“Excuse me, young man,” said my grandmother leaning over to grab the foot of a young boy who was yelling and kicking his mother while she tried to pray in church. “Not only am I watching you misbehave, but God and Santa are too.” The little boy looked shocked, then surly as my grandmother stared him down. To my embarrassed relief, he not only sat still the rest of Mass, but his mother thanked my grandmother afterwards.
It’s amazing how quickly that story surfaced to my memory today after watching my daughter Meg during the school Mass.
Now that she’s an eighth-grade student, she attends Mass paired with a kindergarten student, just like the rest of her class. In front of Meg sat her friend Jordan and his little partner who seemed to have something stuck in his nose.
Through most of the service, the little boy poked and prodded around his nostril with his finger.
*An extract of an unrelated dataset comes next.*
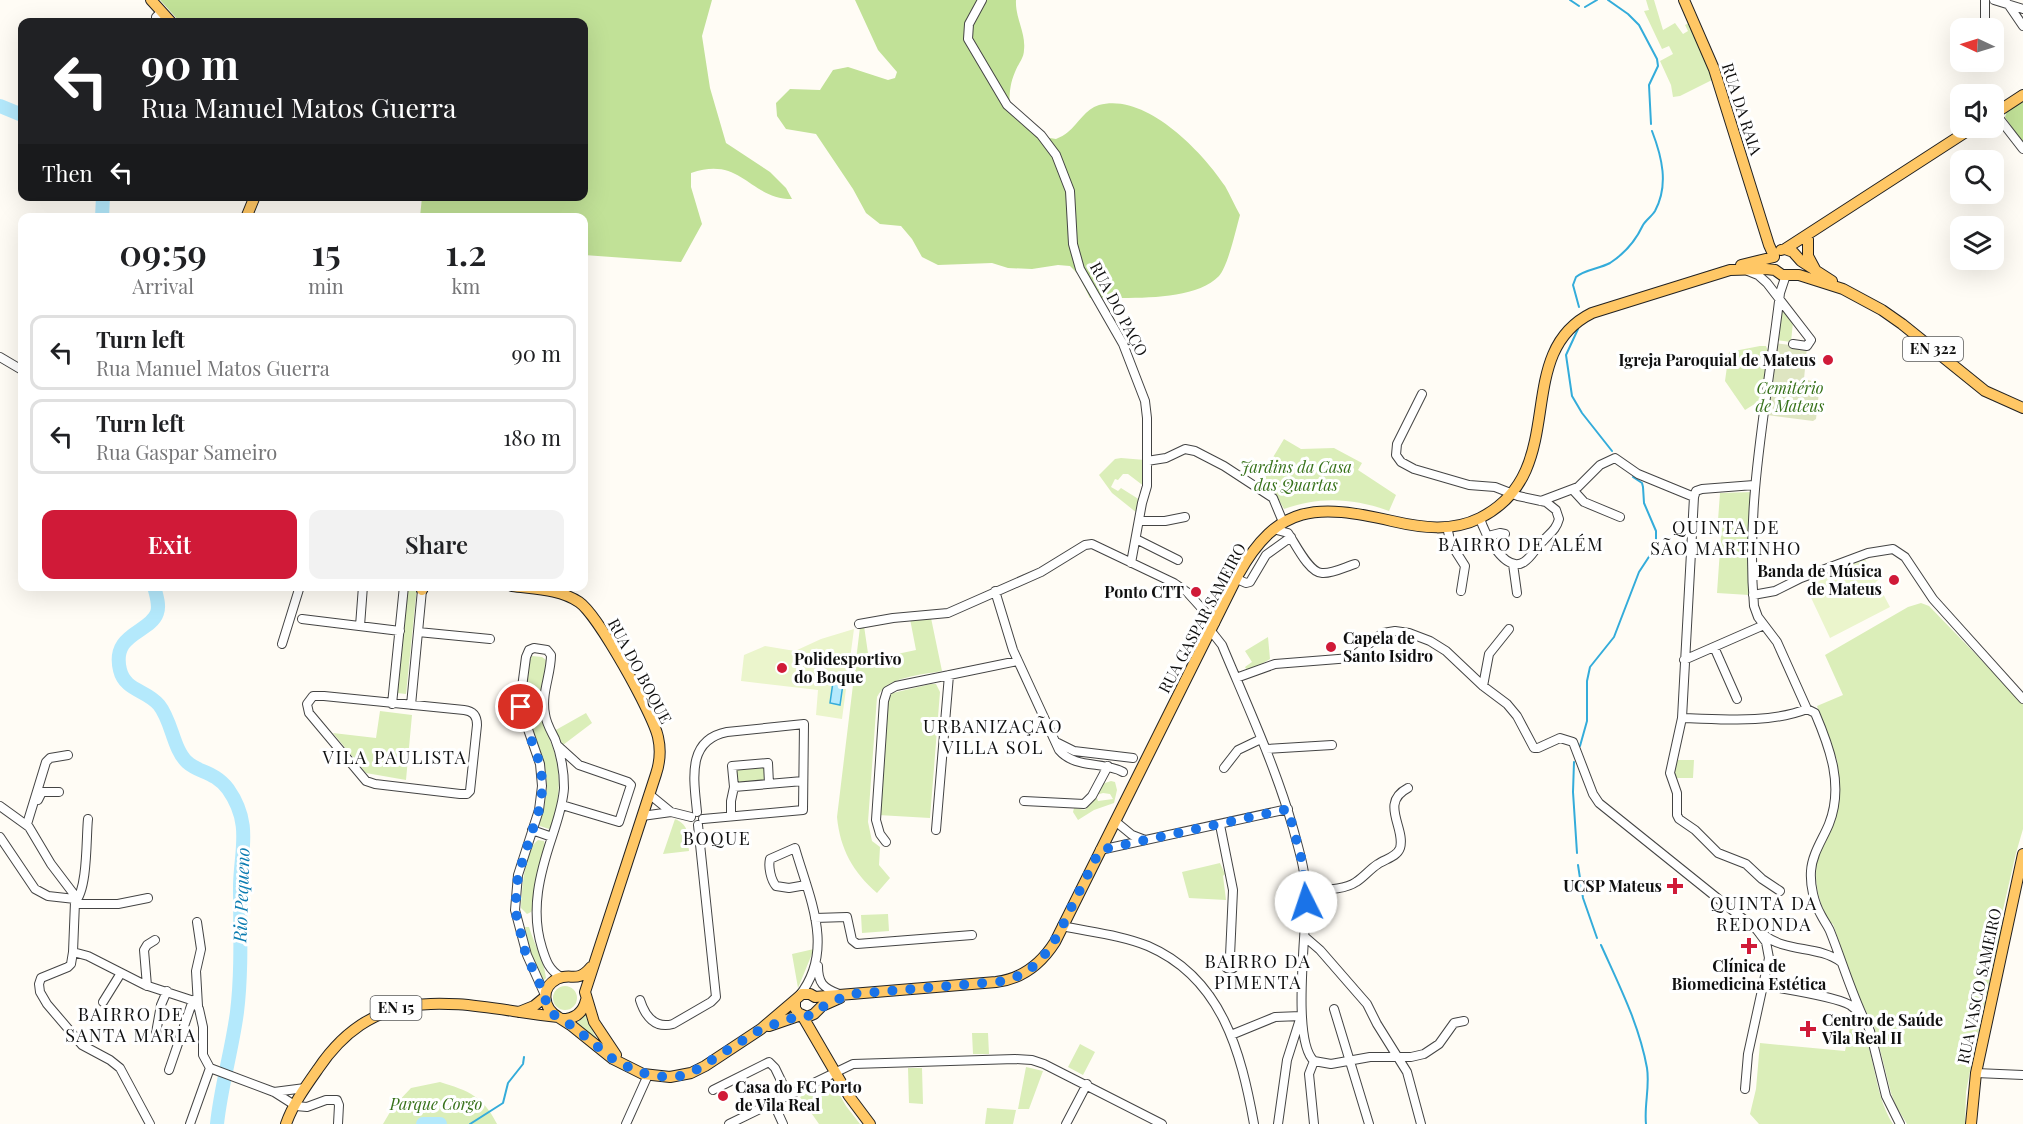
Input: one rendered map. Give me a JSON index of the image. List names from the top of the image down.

Finally, he pulled his finger out, looked at it and looked around. He must not have seen what he was looking for because he looked back at his finger. Then, slowly, he began reaching out in the direction of his partner Jordan.
Quick as lightning, Meg grabbed his arm just above the elbow. She leaned in. “Just what are you planning to do with that booger?” she said in a voice so low, but smooth it cut the silence like a knife. The boy looked terrified, first at Meg and then back at his finger, then up at Meg again.
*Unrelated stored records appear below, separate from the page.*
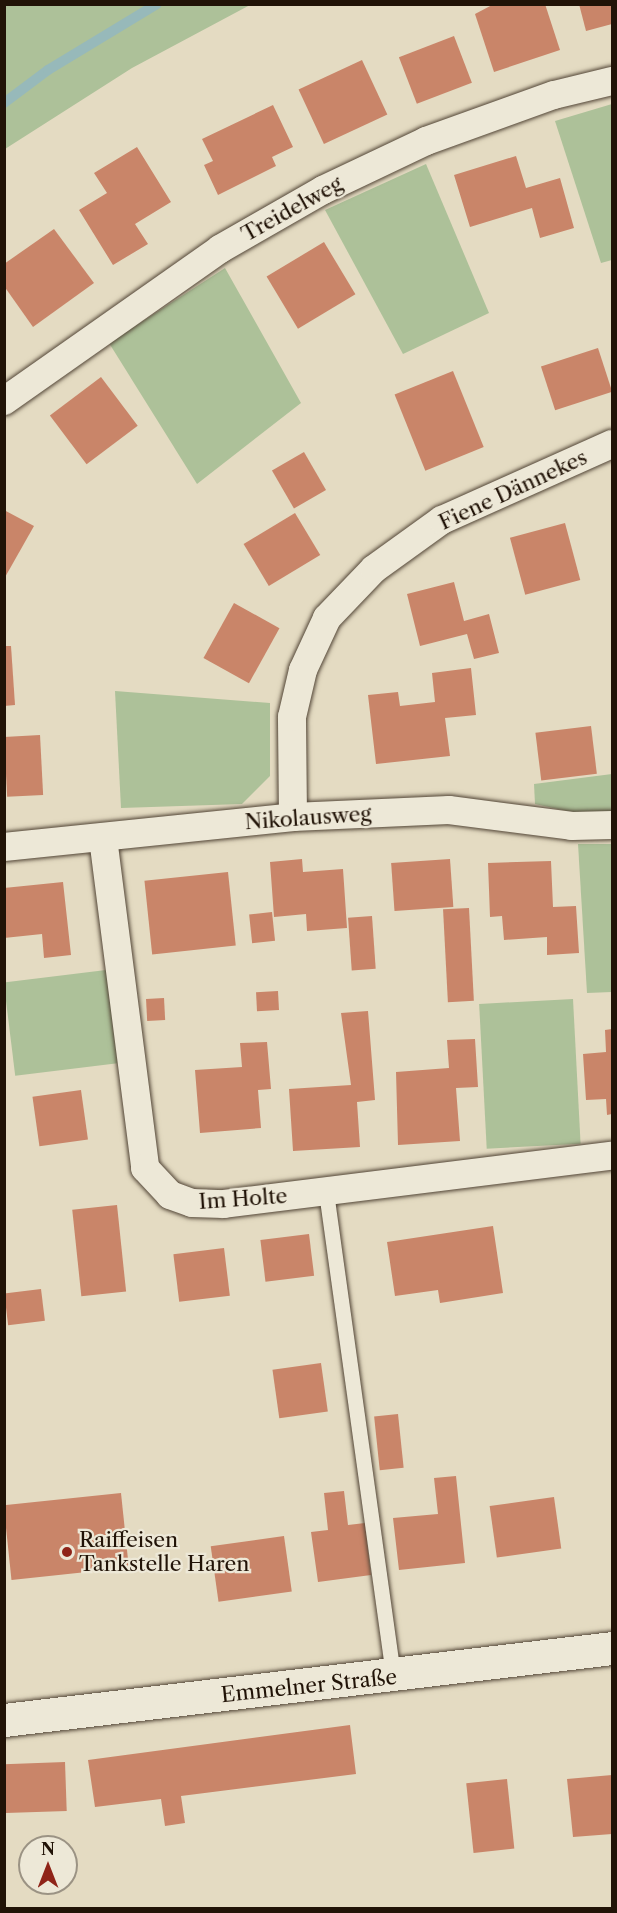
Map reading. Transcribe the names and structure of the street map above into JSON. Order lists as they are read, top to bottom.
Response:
{
  "streets": {
    "street": [
      "Treidelweg",
      "Fiene Dännekes",
      "Nikolausweg",
      "Im Holte",
      "Emmelner Straße"
    ]
  },
  "crossings": [
    ["Fiene Dännekes", "Nikolausweg"],
    ["Nikolausweg", "Im Holte"]
  ],
  "places": ["Raiffeisen Tankstelle Haren"],
  "north": "top"
}
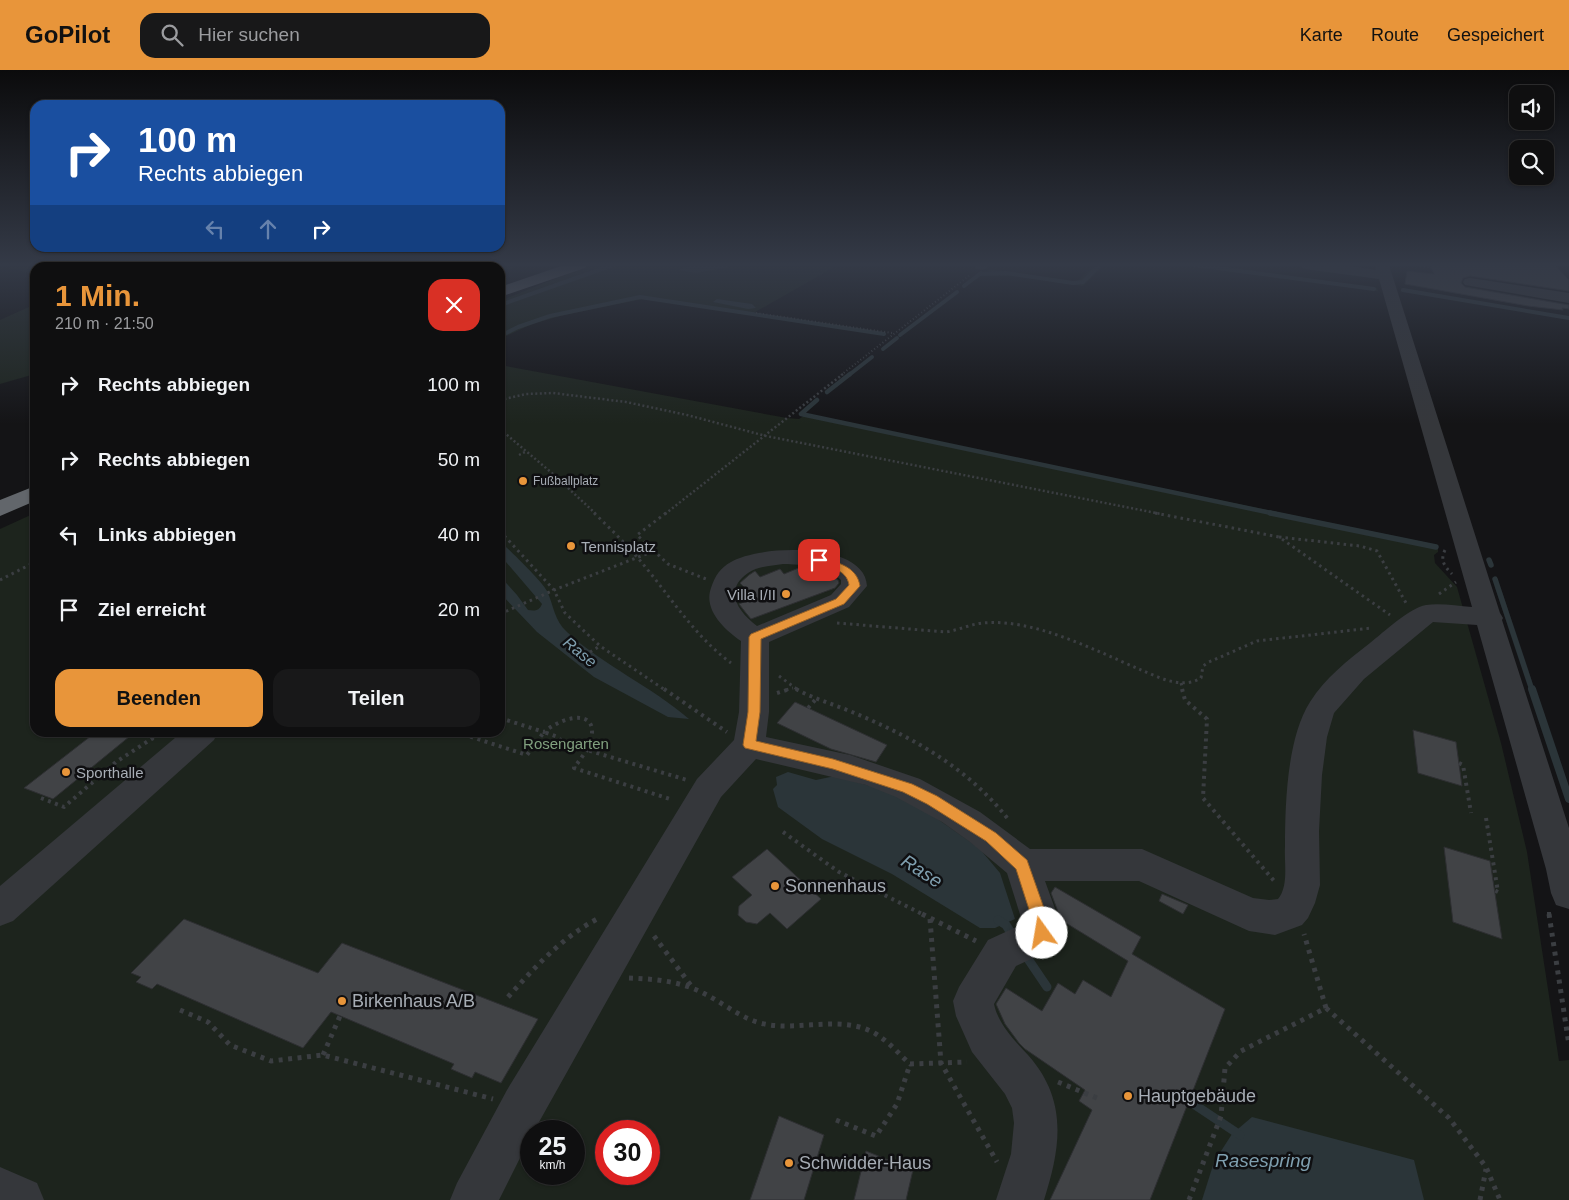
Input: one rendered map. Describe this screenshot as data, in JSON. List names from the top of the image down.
{
  "water": ["Rase", "Rasespring"],
  "parks": ["Rosengarten"],
  "places": [
    "Fußballplatz",
    "Tennisplatz",
    "Villa I/II",
    "Sporthalle",
    "Sonnenhaus",
    "Birkenhaus A/B",
    "Hauptgebäude",
    "Schwidder-Haus"
  ],
  "page": {
    "header": "GoPilot",
    "search": "Hier suchen",
    "nav": ["Karte", "Route", "Gespeichert"],
    "turn": ["100 m", "Rechts abbiegen"],
    "heading": ["1 Min.", "210 m · 21:50"],
    "list": [
      {
        "name": "Rechts abbiegen",
        "value": "100 m"
      },
      {
        "name": "Rechts abbiegen",
        "value": "50 m"
      },
      {
        "name": "Links abbiegen",
        "value": "40 m"
      },
      {
        "name": "Ziel erreicht",
        "value": "20 m"
      }
    ],
    "buttons": ["Beenden", "Teilen"],
    "speed": "25 km/h",
    "limit": "30"
  }
}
“I don’t know,” he squeaked like a mouse.
“Do you need a tissue?” she asked unblinkingly. I could see several of the teachers’ shoulders begin to shake as they watched, riveted like I was.
“Um…yes?” The boy said it as a question, perhaps hoping it was the right answer.
They stared a moment longer when Meg finally said, “I’ll go get you one then.” She let his arm go and started to move out of the bench when I saw her stop and look back at the boy. “That booger better still be on your finger and NOT on my friend’s shirt when I get back.” She stared hard. The boy swallowed visibly.
Moments later she returned with a tissue in hand. She leaned forward and waved the tissue directly in the little boy’s face. He took it, paused, reached out his finger to show her that the booger was still there, then wiped it on the tissue before putting it in his pocket.
Meg nodded her approval, and he little boy looked so relieved as he smiled and turned around. Then, promptly, he stuck his finger back in his nose.